Dissecting a digitally healthy organisation doesn’t always reveal the secret to its successful digital transformation. While the deployment of game-changing technologies that enable data-driven decision making and enhance the customer experience may seem like the answer, there are other vital organs at work in the corporate body and it is these that enable such developments to take place.
Of paramount importance in the digital landscape of asset and wealth management is the digital leader who, rather than simply empowering others to adopt new approaches, takes data and technology into the boardroom and uses it to drive the company forward.
What is digital transformation?
Digital transformation is where organisations adopt new technologies, such as AI, machine learning, cloud computing and the Internet of Things (IoT), to create more efficient processes and to increase the effectiveness of their strategies for the benefit of both the company and its customers. Data is the lifeblood of these modern infrastructures, providing previously unobtainable insights that open up new opportunities and sharpen decision making.
Today, digital transformation is not just happening across sectors. For those that undertake it, digital transformation permeates throughout the entire organisation. It can bring change to goals, strategies, structures, roles, policies, procedures and processes. And while some of these changes are necessary to implement digital transformation, many more are brought about by the knowledge and capabilities it offers.
In order to undergo true digital transformation, however, organisations need to embrace the digital culture. Only by doing this can it adapt to the ever-changing business environment and the expectations of its customers, while keeping pace with its competitors.
The role of a digital leader
A digital leader is not necessarily a technology expert. However, they must have an effective understanding of technological developments and how these cutting-edge solutions can be utilised to give the organisation a strategic advantage. Indeed, their role is to make the best use of data and technologies in order to critically evaluate strategy and identify innovations that deliver long-term improvements to organisational performance.
At the same time, digital leaders need to be keenly aware of the impact digital transformation has on those who work within the organisation, as its implementation will change roles and responsibilities as well as reshaping strategies. The management of such change needs to be well-considered, with employees encouraged to embrace change and given training and support where needed.
5 qualities of a digital leader
- The first is the ability to inspire individuals to unite behind the organisation’s vision for a digital future, a task best led by someone with a firm belief in that vision.
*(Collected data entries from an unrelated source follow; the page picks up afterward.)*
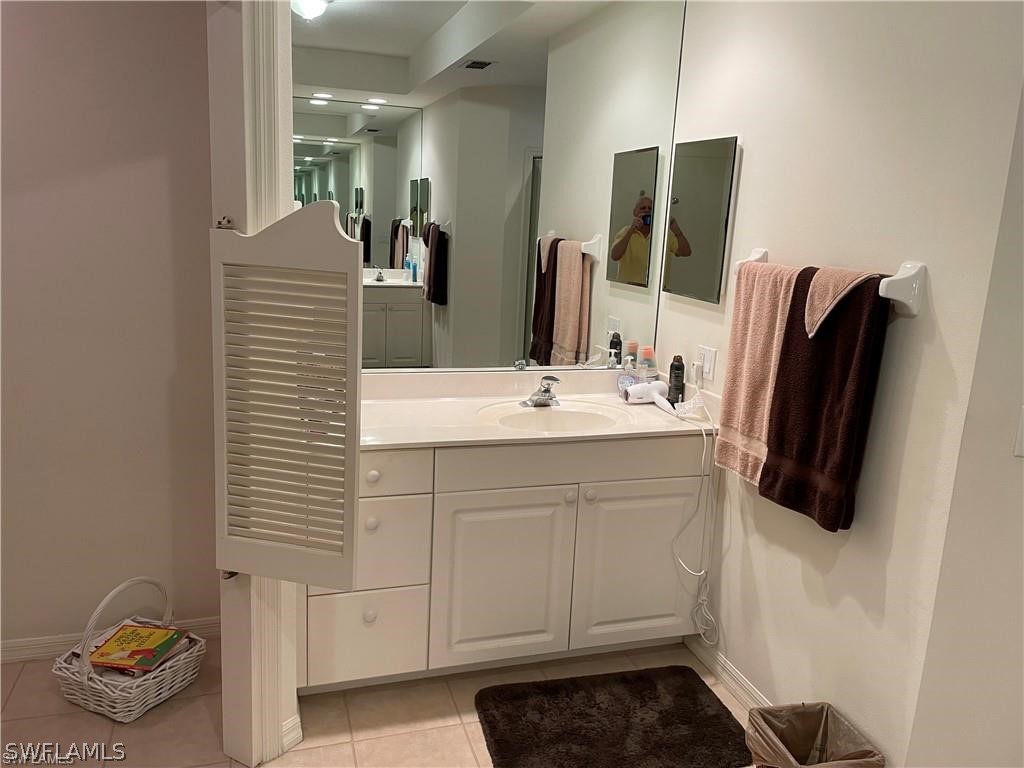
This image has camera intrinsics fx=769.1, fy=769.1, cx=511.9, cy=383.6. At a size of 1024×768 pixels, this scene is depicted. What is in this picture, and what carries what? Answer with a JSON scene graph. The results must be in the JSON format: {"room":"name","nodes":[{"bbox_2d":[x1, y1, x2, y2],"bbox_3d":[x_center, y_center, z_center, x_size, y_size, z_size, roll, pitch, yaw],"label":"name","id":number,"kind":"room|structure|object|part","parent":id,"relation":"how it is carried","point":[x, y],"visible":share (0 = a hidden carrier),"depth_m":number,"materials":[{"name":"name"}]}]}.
{"room":"bathroom","nodes":[
{"label":"bathroom","id":0,"kind":"room"},
{"bbox_2d":[0,0,220,650],"bbox_3d":[-1.793,-0.375,2.359,1.938,2.648,0.122,-1,13,-17],"label":"left wall","id":1,"kind":"structure","parent":0,"point":[18,48],"depth_m":2.49,"materials":[{"name":"paint"}]},
{"bbox_2d":[0,616,216,662],"bbox_3d":[-1.849,0.907,2.550,1.888,0.082,0.015,-1,13,-17],"label":"baseboard","id":2,"kind":"structure","parent":1,"relation":"attached to","point":[41,642],"depth_m":2.64,"materials":[{"name":"white paint"}]},
{"bbox_2d":[206,0,303,764],"bbox_3d":[-0.668,-0.130,2.055,0.207,2.368,0.634,-1,13,-17],"label":"partition wall","id":3,"kind":"structure","parent":0,"point":[293,695],"depth_m":1.95,"materials":[{"name":"white paint"}]},
{"bbox_2d":[213,202,361,585],"bbox_3d":[-0.551,0.024,1.870,0.257,0.946,0.148,-1,13,-17],"label":"louvered door","id":4,"kind":"structure","parent":3,"relation":"attached to","point":[266,233],"depth_m":1.84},
{"bbox_2d":[0,638,760,767],"bbox_3d":[-0.141,1.377,1.112,4.048,0.064,4.326,-1,13,-17],"label":"floor","id":5,"kind":"structure","parent":0,"point":[403,736],"depth_m":2.37,"materials":[{"name":"beige tile"}]},
{"bbox_2d":[50,576,206,721],"bbox_3d":[-1.221,0.816,2.466,0.345,0.357,0.371,8,13,24],"label":"wicker basket","id":6,"kind":"object","parent":5,"relation":"on","point":[117,704],"visible":0.67,"depth_m":2.37,"materials":[{"name":"white wicker"}]},
{"bbox_2d":[86,623,186,674],"bbox_3d":[-1.186,0.834,2.434,0.216,0.035,0.197,5,12,9],"label":"book","id":7,"kind":"object","parent":6,"relation":"in","point":[109,646],"visible":0.99,"depth_m":2.41,"materials":[{"name":"paper"}]},
{"bbox_2d":[303,433,712,692],"bbox_3d":[-0.056,0.541,2.776,1.430,0.851,0.571,-1,13,-17],"label":"vanity cabinet","id":8,"kind":"object","parent":5,"relation":"on","point":[558,504],"visible":0.71,"depth_m":2.52,"materials":[{"name":"white paint"}]},
{"bbox_3d":[-0.489,0.833,2.537,0.321,0.279,0.035,-1,13,-17],"label":"drawer","id":9,"kind":"part","parent":8,"relation":"part of","materials":[{"name":"white paint"}]},
{"bbox_3d":[-0.464,0.742,2.489,0.038,0.041,0.036,-1,13,-17],"label":"knob","id":10,"kind":"part","parent":8,"relation":"part of","materials":[{"name":"white"}]},
{"bbox_3d":[-0.445,0.439,2.436,0.036,0.038,0.035,-1,13,-17],"label":"knob","id":11,"kind":"part","parent":8,"relation":"part of","materials":[{"name":"white"}]},
{"bbox_3d":[-0.443,0.290,2.448,0.036,0.036,0.034,-1,13,-17],"label":"knob","id":12,"kind":"part","parent":8,"relation":"part of","materials":[{"name":"white ceramic"}]},
{"bbox_3d":[-0.436,0.519,2.456,0.289,0.279,0.042,-1,13,-17],"label":"drawer","id":13,"kind":"part","parent":8,"relation":"part of","materials":[{"name":"white paint"}]},
{"bbox_3d":[-0.445,0.276,2.418,0.323,0.140,0.039,-1,13,-17],"label":"drawer","id":14,"kind":"part","parent":8,"relation":"part of","materials":[{"name":"white paint"}]},
{"bbox_3d":[-0.037,0.677,2.626,0.438,0.608,0.042,-1,13,-17],"label":"cabinet door","id":15,"kind":"part","parent":8,"relation":"part of","materials":[{"name":"white paint"}]},
{"bbox_2d":[357,367,719,450],"bbox_3d":[0.016,0.075,2.722,1.466,0.127,0.656,-1,13,-17],"label":"vanity countertop","id":16,"kind":"structure","parent":8,"relation":"on","point":[403,442],"depth_m":2.73,"materials":[{"name":"stone"}]},
{"bbox_2d":[520,375,561,407],"bbox_3d":[0.121,0.023,2.804,0.151,0.116,0.163,-1,13,-17],"label":"faucet","id":17,"kind":"object","parent":16,"relation":"on","point":[545,390],"visible":1,"depth_m":2.81,"materials":[{"name":"silver metal"}]},
{"bbox_2d":[480,398,629,433],"bbox_3d":[0.148,0.183,2.692,0.519,0.145,0.386,-1,13,-17],"label":"sink","id":18,"kind":"object","parent":16,"relation":"in","point":[567,414],"visible":0.64,"depth_m":2.80,"materials":[{"name":"white ceramic"}]},
{"bbox_2d":[616,355,637,398],"bbox_3d":[0.447,-0.029,2.994,0.075,0.170,0.061,-1,13,-17],"label":"soap bottle","id":19,"kind":"object","parent":16,"relation":"on","point":[628,379],"visible":0.81,"depth_m":2.98,"materials":[{"name":"clear plastic"}]},
{"bbox_2d":[622,380,671,411],"bbox_3d":[0.520,0.042,2.892,0.174,0.079,0.168,-1,13,-17],"label":"hair dryer","id":20,"kind":"object","parent":16,"relation":"on","point":[645,386],"visible":0.98,"depth_m":2.89,"materials":[{"name":"white plastic"}]},
{"bbox_2d":[671,400,719,647],"bbox_3d":[0.640,0.509,2.696,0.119,0.812,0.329,-1,13,-17],"label":"power cord","id":21,"kind":"object","parent":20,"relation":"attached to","point":[704,439],"visible":0.97,"depth_m":2.70,"materials":[{"name":"white plastic"}]},
{"bbox_2d":[637,345,657,381],"bbox_3d":[0.537,-0.050,3.053,0.075,0.201,0.063,-1,13,-17],"label":"bottle","id":22,"kind":"object","parent":16,"relation":"on","point":[654,368],"visible":0.82,"depth_m":3.02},
{"bbox_2d":[667,355,685,405],"bbox_3d":[0.618,-0.009,2.896,0.057,0.196,0.056,-1,13,-17],"label":"black bottle","id":23,"kind":"object","parent":16,"relation":"on","point":[679,366],"visible":0.94,"depth_m":2.87,"materials":[{"name":"black plastic"}]},
{"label":"knob","id":24,"kind":"part","parent":8,"relation":"part of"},
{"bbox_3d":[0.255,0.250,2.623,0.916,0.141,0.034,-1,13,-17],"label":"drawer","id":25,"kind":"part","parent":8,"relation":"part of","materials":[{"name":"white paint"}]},
{"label":"knob","id":26,"kind":"part","parent":8,"relation":"part of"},
{"bbox_3d":[0.463,0.660,2.772,0.455,0.614,0.037,-1,13,-17],"label":"cabinet door","id":27,"kind":"part","parent":8,"relation":"part of","materials":[{"name":"white paint"}]},
{"bbox_2d":[473,666,749,767],"bbox_3d":[0.314,1.066,2.399,0.808,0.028,0.547,-1,13,-17],"label":"bath mat","id":28,"kind":"object","parent":5,"relation":"on","point":[501,749],"visible":0.99,"depth_m":2.39,"materials":[{"name":"carpet"}]},
{"bbox_2d":[744,702,884,767],"bbox_3d":[0.770,1.030,1.992,0.283,0.313,0.277,-1,13,-17],"label":"trash can","id":29,"kind":"object","parent":5,"relation":"on","point":[804,741],"visible":0.98,"depth_m":2.04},
{"bbox_2d":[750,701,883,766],"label":"trash bag","id":30,"kind":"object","parent":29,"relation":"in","point":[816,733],"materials":[{"name":"beige plastic"}]},
{"bbox_2d":[290,0,683,373],"bbox_3d":[-0.139,-0.426,2.875,1.698,2.735,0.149,-1,13,-17],"label":"wall mirror","id":31,"kind":"structure","parent":0,"point":[442,267],"depth_m":2.82,"materials":[{"name":"mirror"}]},
{"bbox_2d":[658,0,1023,767],"bbox_3d":[0.882,-0.276,2.367,0.122,2.708,1.474,-1,13,-17],"label":"right wall","id":32,"kind":"structure","parent":0,"point":[745,164],"depth_m":2.02,"materials":[{"name":"white paint"}]},
{"bbox_2d":[662,136,738,303],"bbox_3d":[0.669,-0.593,2.785,0.026,0.552,0.395,-1,13,-17],"label":"medicine cabinet","id":33,"kind":"object","parent":32,"relation":"attached to","point":[709,162],"visible":0.99,"depth_m":2.74,"materials":[{"name":"mirror"}]},
{"bbox_2d":[696,344,716,381],"bbox_3d":[0.690,-0.076,2.748,0.010,0.116,0.116,-1,13,-17],"label":"wall outlet","id":34,"kind":"object","parent":32,"relation":"attached to","point":[707,351],"visible":0.98,"depth_m":2.73,"materials":[{"name":"white plastic"}]},
{"bbox_2d":[684,631,771,711],"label":"baseboard","id":35,"kind":"structure","parent":32,"relation":"attached to","point":[728,667],"depth_m":2.64,"materials":[{"name":"white paint"}]},
{"bbox_2d":[734,250,923,318],"bbox_3d":[0.842,-0.289,2.148,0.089,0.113,0.721,-1,13,-17],"label":"towel bar","id":36,"kind":"object","parent":32,"relation":"attached to","point":[916,274],"visible":0.63,"depth_m":1.85,"materials":[{"name":"white ceramic"}]},
{"bbox_2d":[714,258,802,484],"bbox_3d":[0.757,-0.040,2.332,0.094,0.659,0.333,-1,13,-17],"label":"pink towel","id":37,"kind":"object","parent":36,"relation":"hanging from","point":[736,418],"visible":0.74,"depth_m":2.32,"materials":[{"name":"pink fabric"}]},
{"bbox_2d":[757,263,891,531],"bbox_3d":[0.835,0.027,2.075,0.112,0.677,0.352,-1,13,-17],"label":"brown towel","id":38,"kind":"object","parent":36,"relation":"hanging from","point":[762,491],"visible":0.86,"depth_m":2.03,"materials":[{"name":"fabric"}]},
{"bbox_2d":[803,265,881,337],"bbox_3d":[0.853,-0.214,2.007,0.183,0.176,0.141,12,15,37],"label":"washcloth","id":39,"kind":"object","parent":38,"relation":"on","point":[838,289],"visible":0.9,"depth_m":1.99,"materials":[{"name":"pink fabric"}]},
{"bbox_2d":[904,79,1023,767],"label":"wall","id":40,"kind":"structure","parent":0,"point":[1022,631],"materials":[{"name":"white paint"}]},
{"bbox_2d":[1014,405,1023,457],"bbox_3d":[1.118,0.107,1.613,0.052,0.120,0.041,-1,13,-17],"label":"light switch","id":41,"kind":"object","parent":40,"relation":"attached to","point":[1022,442],"visible":0.97,"depth_m":1.64,"materials":[{"name":"white plastic"}]}
]}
- Secondly, a digital leader needs to leverage technology, becoming a prime mover in its adoption while being acutely aware of how it will affect the organisational environment.
- Going hand in hand with this is the third quality - the ability to drive innovation. Open-minded and inherently curious, a digital leader encourages creativity in order to find cutting-edge digital solutions.
- Unleashing that creativity often comes from collaboration and the fourth quality of a digital leader is the ability to make this happen. This may mean breaking down siloed divisions and existing hierarchies so that more fluid teams can work together and share knowledge and ideas.It can also mean working with trusted partners, like Paragon Customer Communications, that bring specialist knowledge and solutions that utilise advanced technologies to increase efficiency, maximise effectiveness and respond quickly to customer needs.
- The last quality is the ability to manage risk. Digitally transforming asset and wealth management organisations isn’t without risk, but the biggest risk of all is not keeping pace with technological advancement and failing as a result.
How to be a digital leader in the asset and wealth management sector
In the digital age, the success of wealth and asset management organisations is increasingly reliant on their ability to react ever more swiftly to changes in customer demand and behaviour.
Having a clear and comprehensive view of data, for example through customer journey mapping, is essential. So, too, is having the right tools, skills and trusted partners to solve complex questions and to confidently forecast emerging scenarios. To lead the transformation that brings this about, a digital leader in asset and wealth management needs a holistic approach, not only cognisant of how technology can bring commercial advantage but also how its adoption will impact the dynamics of the organisation and those who work within it.